(Page-level text extractions)
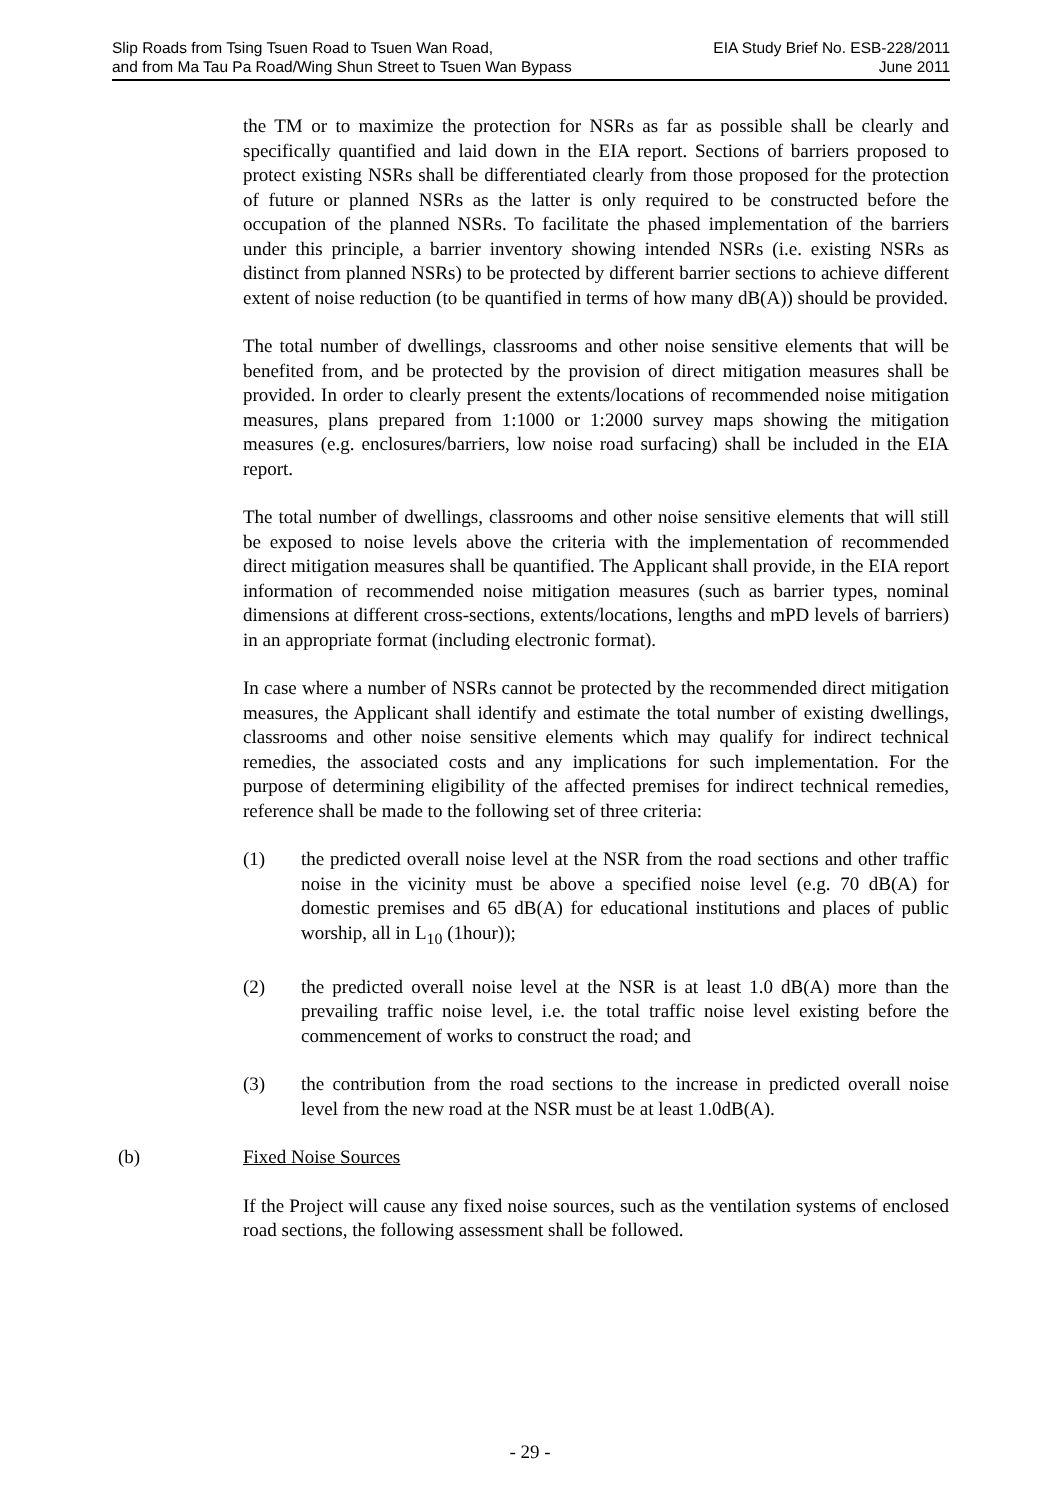Slip Roads from Tsing Tsuen Road to Tsuen Wan Road,
and from Ma Tau Pa Road/Wing Shun Street to Tsuen Wan Bypass
EIA Study Brief No. ESB-228/2011
June 2011
the TM or to maximize the protection for NSRs as far as possible shall be clearly and specifically quantified and laid down in the EIA report. Sections of barriers proposed to protect existing NSRs shall be differentiated clearly from those proposed for the protection of future or planned NSRs as the latter is only required to be constructed before the occupation of the planned NSRs. To facilitate the phased implementation of the barriers under this principle, a barrier inventory showing intended NSRs (i.e. existing NSRs as distinct from planned NSRs) to be protected by different barrier sections to achieve different extent of noise reduction (to be quantified in terms of how many dB(A)) should be provided.
The total number of dwellings, classrooms and other noise sensitive elements that will be benefited from, and be protected by the provision of direct mitigation measures shall be provided. In order to clearly present the extents/locations of recommended noise mitigation measures, plans prepared from 1:1000 or 1:2000 survey maps showing the mitigation measures (e.g. enclosures/barriers, low noise road surfacing) shall be included in the EIA report.
The total number of dwellings, classrooms and other noise sensitive elements that will still be exposed to noise levels above the criteria with the implementation of recommended direct mitigation measures shall be quantified. The Applicant shall provide, in the EIA report information of recommended noise mitigation measures (such as barrier types, nominal dimensions at different cross-sections, extents/locations, lengths and mPD levels of barriers) in an appropriate format (including electronic format).
In case where a number of NSRs cannot be protected by the recommended direct mitigation measures, the Applicant shall identify and estimate the total number of existing dwellings, classrooms and other noise sensitive elements which may qualify for indirect technical remedies, the associated costs and any implications for such implementation. For the purpose of determining eligibility of the affected premises for indirect technical remedies, reference shall be made to the following set of three criteria:
(1) the predicted overall noise level at the NSR from the road sections and other traffic noise in the vicinity must be above a specified noise level (e.g. 70 dB(A) for domestic premises and 65 dB(A) for educational institutions and places of public worship, all in L<sub>10</sub> (1hour));
(2) the predicted overall noise level at the NSR is at least 1.0 dB(A) more than the prevailing traffic noise level, i.e. the total traffic noise level existing before the commencement of works to construct the road; and
(3) the contribution from the road sections to the increase in predicted overall noise level from the new road at the NSR must be at least 1.0dB(A).
(b) Fixed Noise Sources
If the Project will cause any fixed noise sources, such as the ventilation systems of enclosed road sections, the following assessment shall be followed.
- 29 -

- _ASSIGNMENT_
Output every line of the records exactly, excluding all pictures.

- _WRITTEN RESPONSE_
Slip Roads from Tsing Tsuen Road to Tsuen Wan Road,
and from Ma Tau Pa Road/Wing Shun Street to Tsuen Wan Bypass
EIA Study Brief No. ESB-228/2011
June 2011
the TM or to maximize the protection for NSRs as far as possible shall be clearly and specifically quantified and laid down in the EIA report. Sections of barriers proposed to protect existing NSRs shall be differentiated clearly from those proposed for the protection of future or planned NSRs as the latter is only required to be constructed before the occupation of the planned NSRs. To facilitate the phased implementation of the barriers under this principle, a barrier inventory showing intended NSRs (i.e. existing NSRs as distinct from planned NSRs) to be protected by different barrier sections to achieve different extent of noise reduction (to be quantified in terms of how many dB(A)) should be provided.
The total number of dwellings, classrooms and other noise sensitive elements that will be benefited from, and be protected by the provision of direct mitigation measures shall be provided. In order to clearly present the extents/locations of recommended noise mitigation measures, plans prepared from 1:1000 or 1:2000 survey maps showing the mitigation measures (e.g. enclosures/barriers, low noise road surfacing) shall be included in the EIA report.
The total number of dwellings, classrooms and other noise sensitive elements that will still be exposed to noise levels above the criteria with the implementation of recommended direct mitigation measures shall be quantified. The Applicant shall provide, in the EIA report information of recommended noise mitigation measures (such as barrier types, nominal dimensions at different cross-sections, extents/locations, lengths and mPD levels of barriers) in an appropriate format (including electronic format).
In case where a number of NSRs cannot be protected by the recommended direct mitigation measures, the Applicant shall identify and estimate the total number of existing dwellings, classrooms and other noise sensitive elements which may qualify for indirect technical remedies, the associated costs and any implications for such implementation. For the purpose of determining eligibility of the affected premises for indirect technical remedies, reference shall be made to the following set of three criteria:
(1) the predicted overall noise level at the NSR from the road sections and other traffic noise in the vicinity must be above a specified noise level (e.g. 70 dB(A) for domestic premises and 65 dB(A) for educational institutions and places of public worship, all in L<sub>10</sub> (1hour));
(2) the predicted overall noise level at the NSR is at least 1.0 dB(A) more than the prevailing traffic noise level, i.e. the total traffic noise level existing before the commencement of works to construct the road; and
(3) the contribution from the road sections to the increase in predicted overall noise level from the new road at the NSR must be at least 1.0dB(A).
(b) Fixed Noise Sources
If the Project will cause any fixed noise sources, such as the ventilation systems of enclosed road sections, the following assessment shall be followed.
- 29 -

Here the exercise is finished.